J’ai reçu bien plus d’amour et de soutien que de messages de haine
Alors que la drag-queen préférée des enfants animait jusque-là deux lectures par an, elle intervient désormais dans des crèches, écoles primaires, lycées ou maisons-relais un peu partout, et reçoit des invitations à des festivals. «En fait, j’ai reçu bien plus d’amour et de soutien que de messages de haine.»
Casser la bulle des réseaux
Preuve qu’un gouffre sépare les commentaires qu’on peut lire en ligne de la vie réelle. «C’est pourquoi j’invite les gens à poster en retour des cœurs, des mots gentils. Non seulement, ça va aider la personne harcelée, mais cela reflètera plus fidèlement la façon de penser de l’ensemble de la société.»

Tatta Tom sera bientôt à Reckange et à Bettembourg. (Photo : Benny Schiltz)
Car d’après ce qu’il perçoit au quotidien, la population du Luxembourg se montre très ouverte, loin des clichés qui tournent en boucle sur les réseaux sociaux.
Cependant, avec la montée de l’idéologie d’extrême-droite, notamment ces derniers mois aux États-Unis, la communauté LGBTIQ+ voit ses droits reculer brutalement.

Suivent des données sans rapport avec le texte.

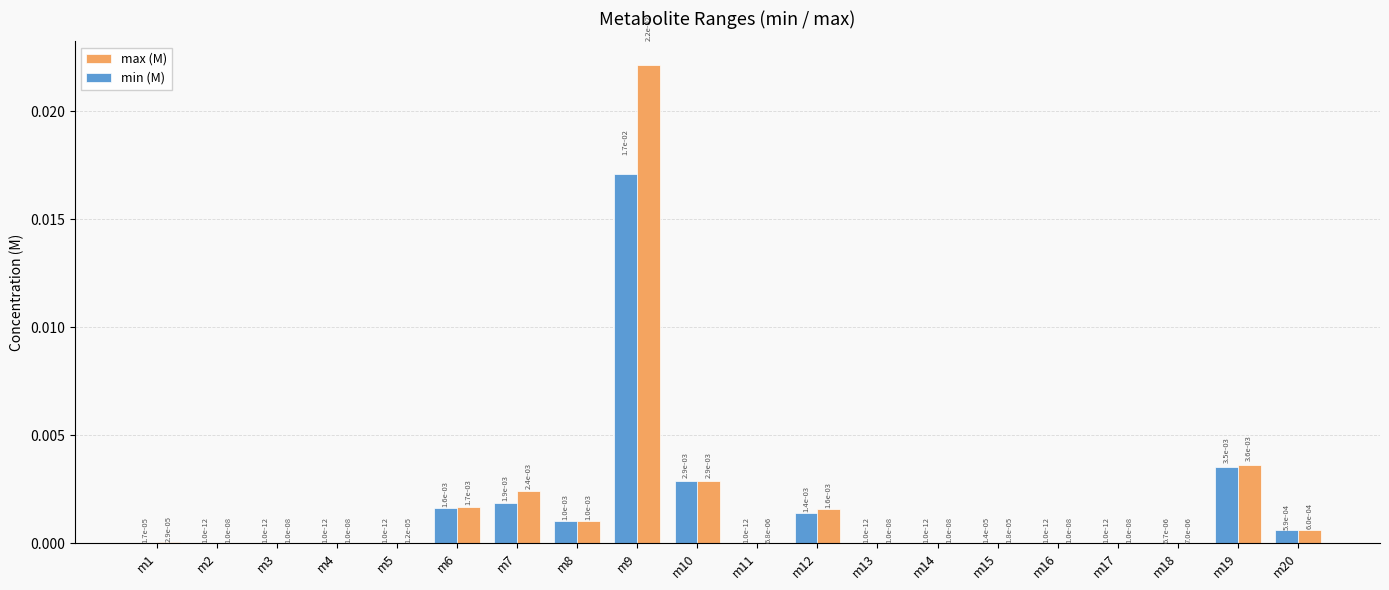

The value of max (M) at m11 is 0.0. True or false?

True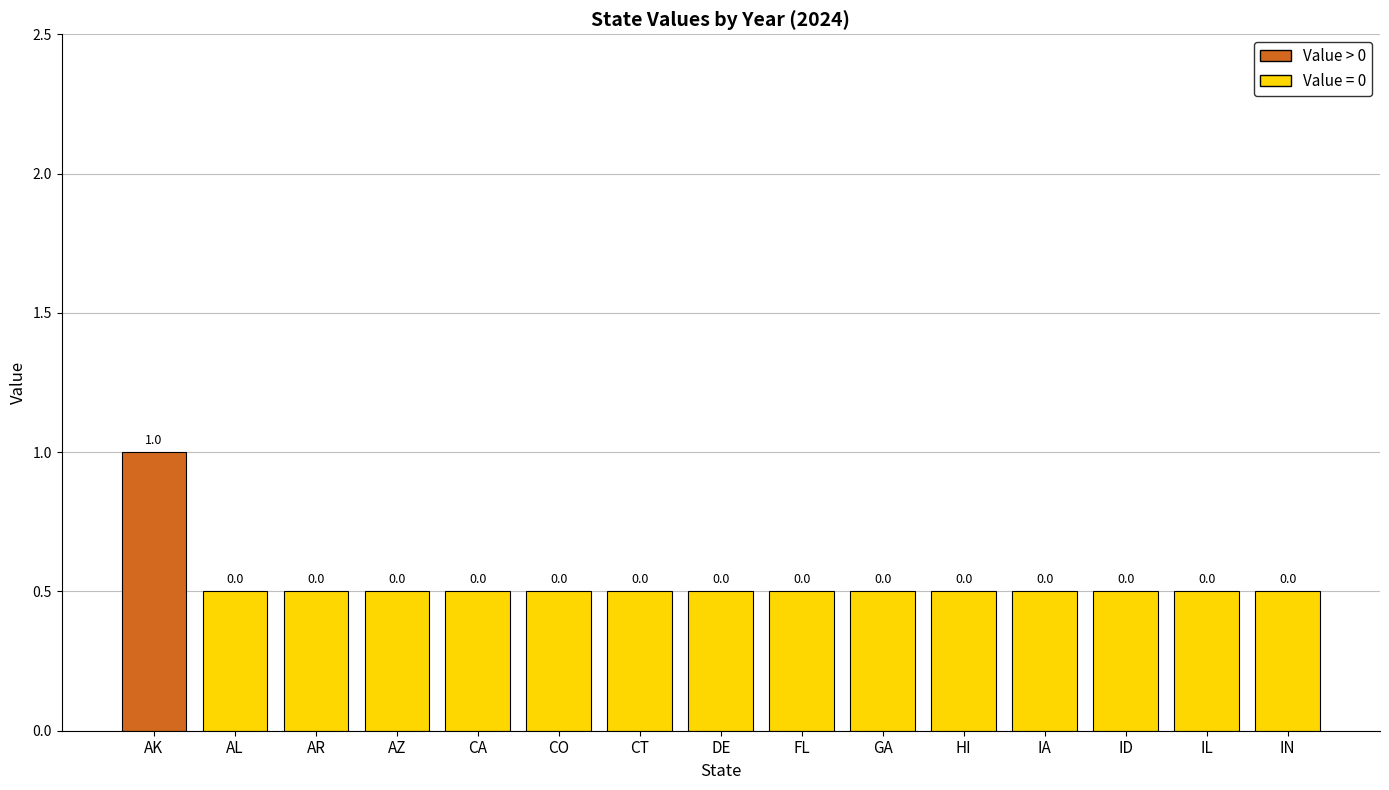

The value at FL is 0.5. True or false?

True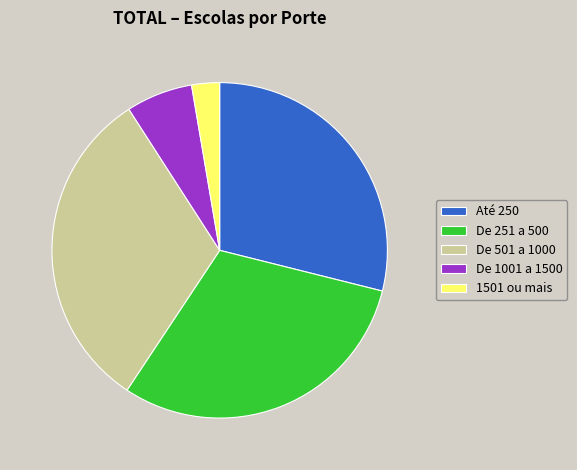

The De 501 a 1000 slice represents 32% of the pie. True or false?

True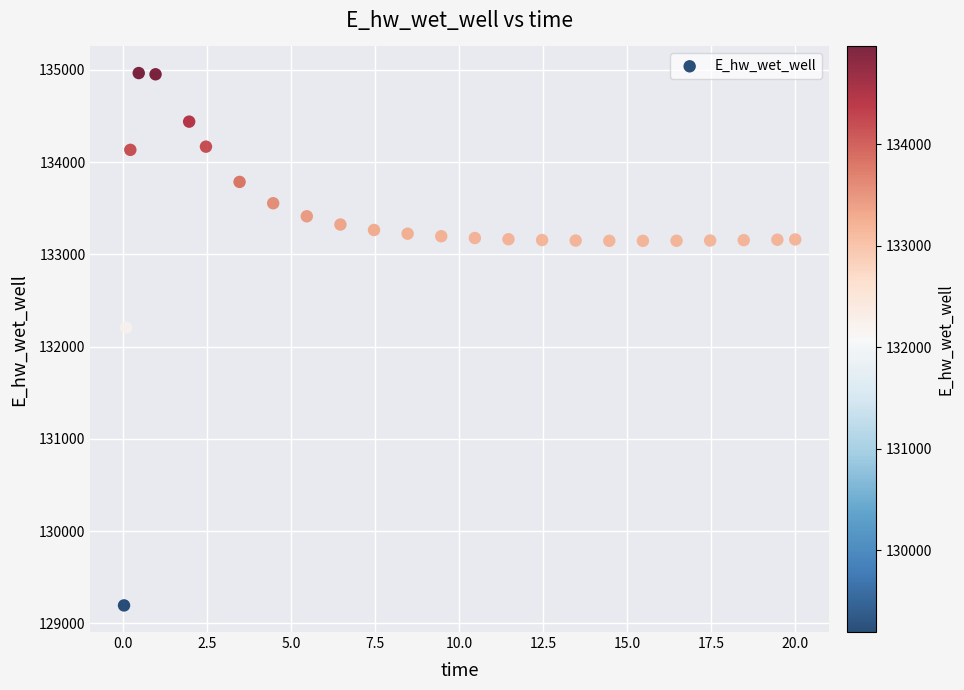

What is the range of Y values (max minus min)?

5769.5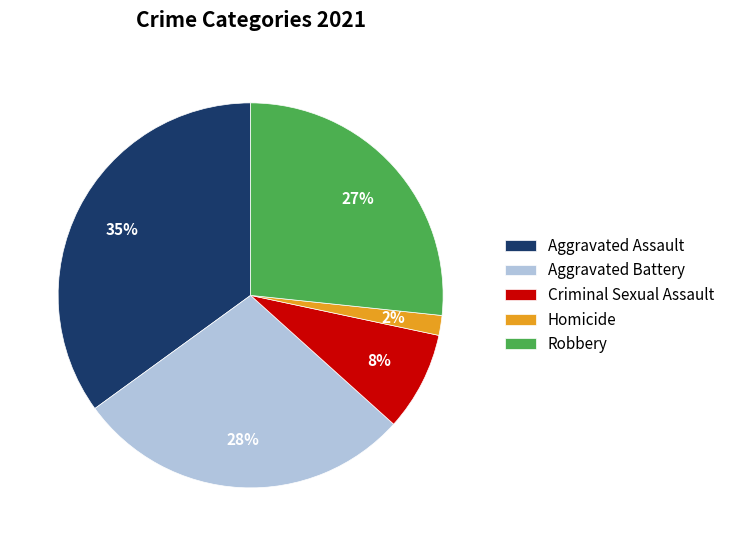

True or false: Aggravated Battery accounts for 37% of the total.

False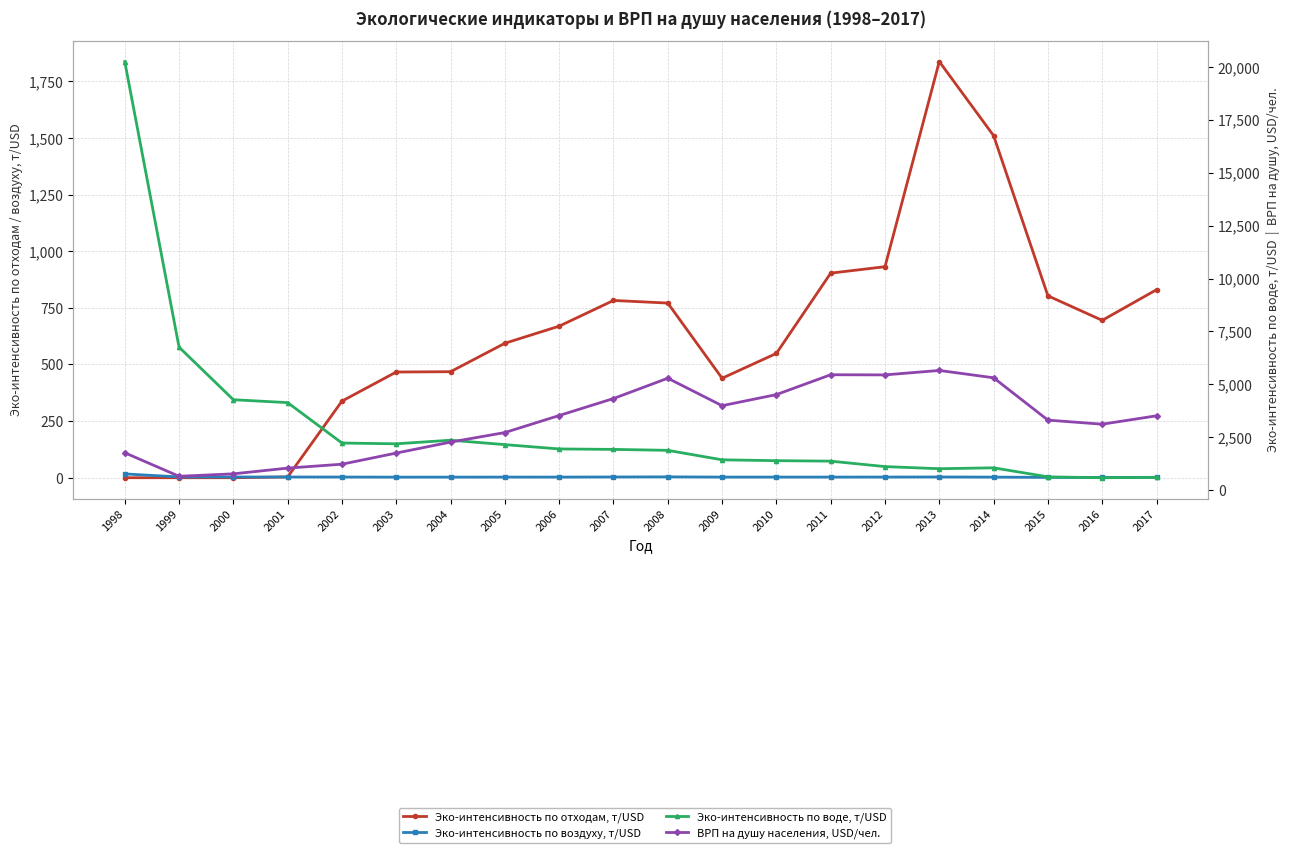

Which has a higher value, 2002 or 1998?

2002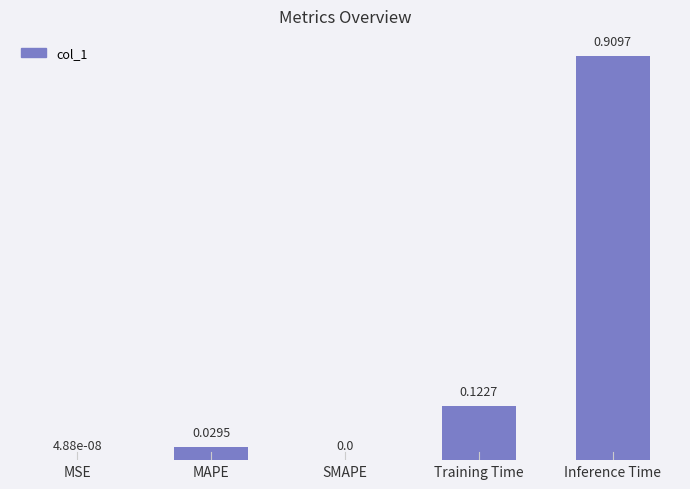

What is the change in value from SMAPE to Inference Time?

+0.9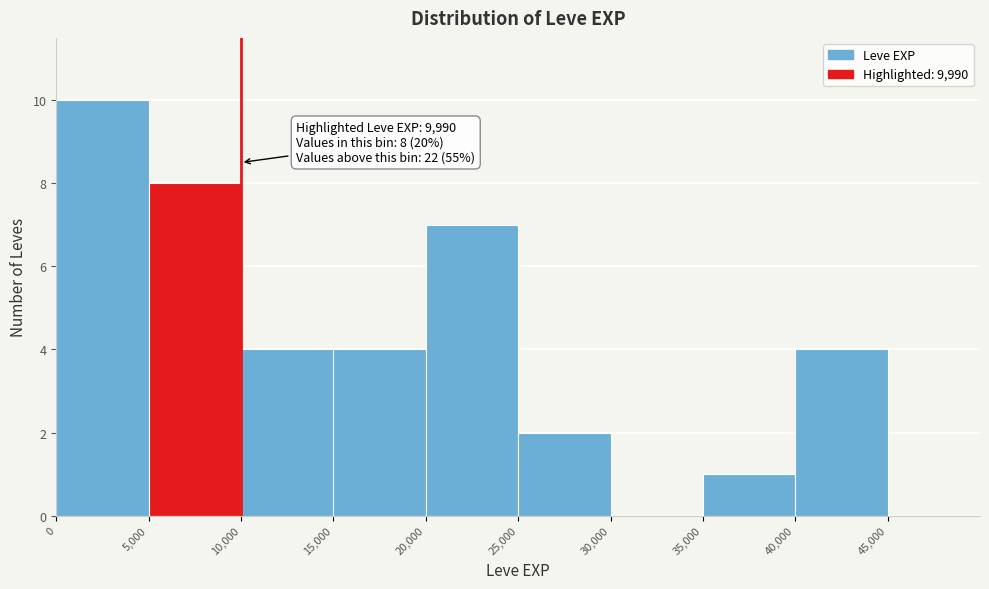

Which range on the x-axis has the tallest bar?

0 to 5000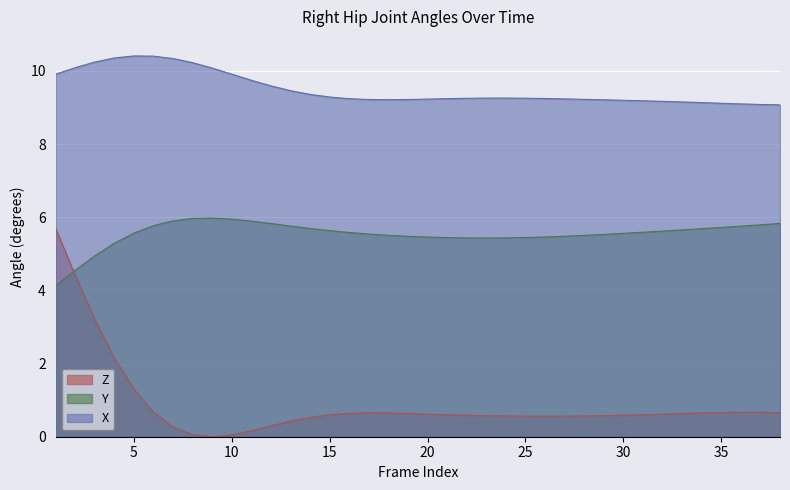

What is the average value of the Z series?

0.9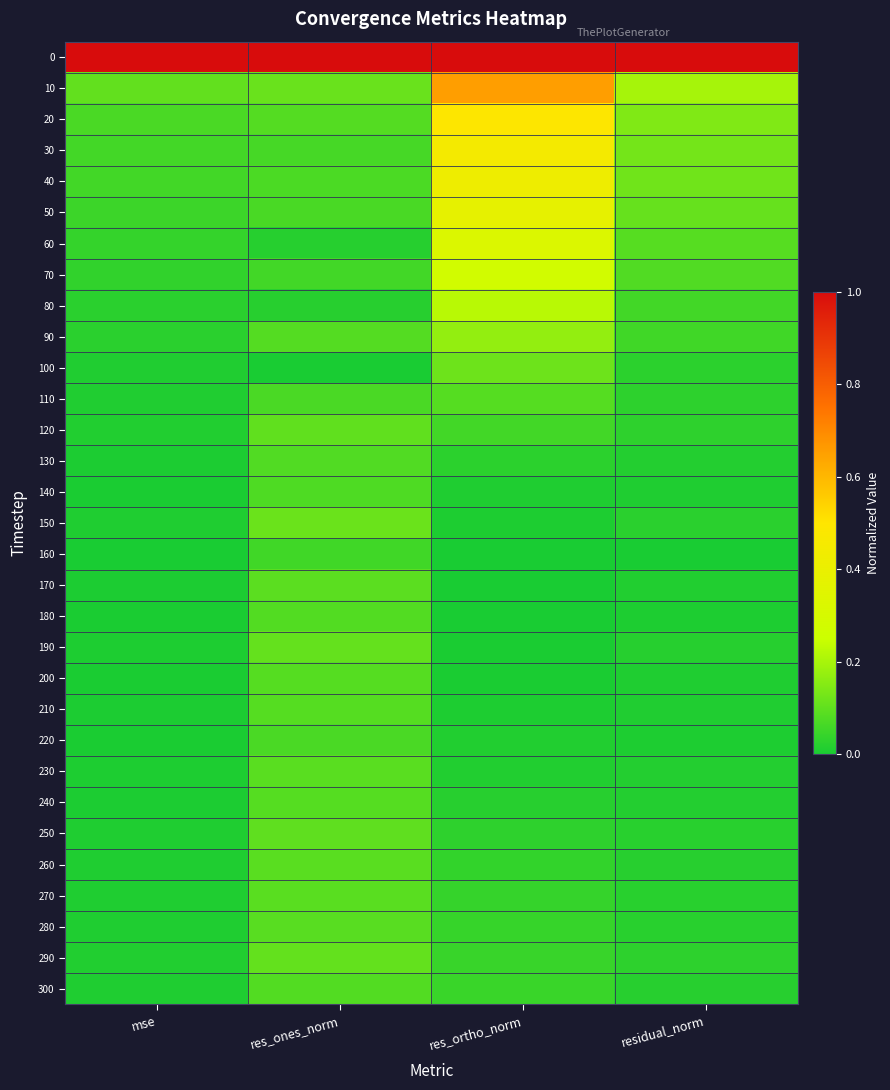

At how many categories does at least one series exceed 0?

4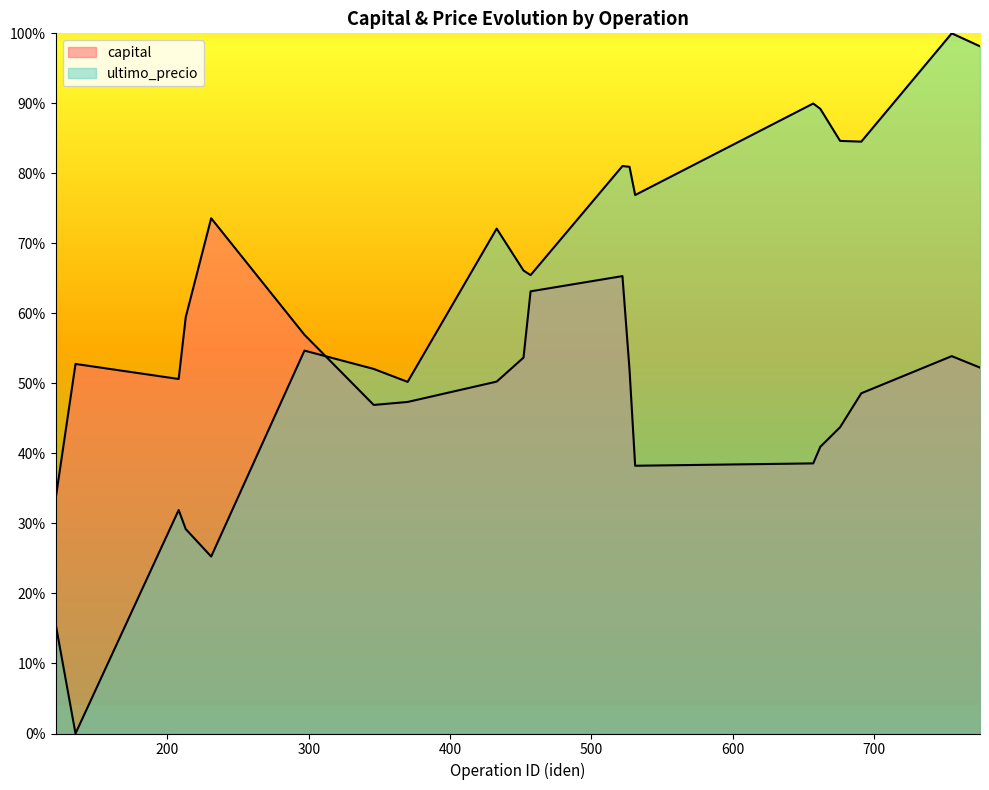

Is it true that ultimo_precio equals 15348.7 at 135?

False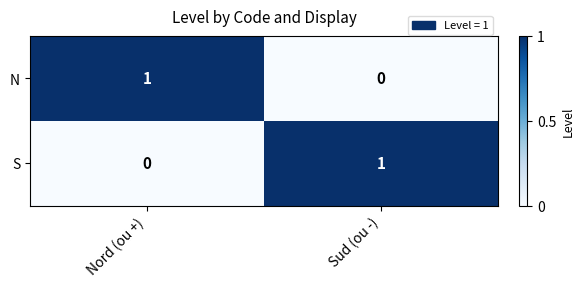

True or false: N has a value of 1 at Sud (ou -).

False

«Malheureusement, Tatta Tom est plus nécessaire que jamais. Nous devons trouver le courage de nous opposer, en tant que société. Si on reste unis, rien ne pourra nous stopper.»
À Reckange et Bettembourg
Dans les semaines à venir, Tatta Tom poursuivra ses lectures dans les écoles, mais vous pourrez la croiser au Messtival de Reckange-sur-Mess le 9 mai prochain, ainsi qu’au salon du livre LiteraTour à Bettembourg le 25 avril.
Esch s’engage contre les discriminations
La Ville d’Esch soutient la lutte contre les discriminations basées sur l’identité de genre et l’orientation sexuelle depuis de nombreuses années. Elle a accueilli le GayMat – ancêtre de la Luxembourg Pride – dès 2010, tandis qu’en 2015, une convention avec l’association Rosa Lëtzebuerg était signée, et des collaborations avec l’association Intersex & Transgender Luxembourg lancées.
Cette même année, le conseil communal a approuvé à l’unanimité l’adhésion de la Ville d’Esch au Rainbow Cities Network, dont le but est d’échanger expériences et bonnes pratiques en matière d’intégration des sujets LGBT dans les politiques communales. Actuellement, 52 villes dans une vingtaine de pays forment ce réseau, que la capitale a, elle aussi, demandé à rejoindre.
La Ville d’Esch soutient aussi la mise en place d’une approche pédagogique sensible au genre et à la diversité dans les structures d’accueil pour enfants qu’elle gère. Avec Dudelange, Bettembourg, Differdange et Hesperange, elle a cofinancé le développement du programme Gender4Kids, une approche sensible au genre et à la diversité intégrée au concept pédagogique dans ces établissements.
Du 5 au 13 juillet prochain, la Ville d’Esch accueillera à nouveau la Pride Week, dont le point d’orgue sera la Marche pour l’égalité le samedi 12 juillet.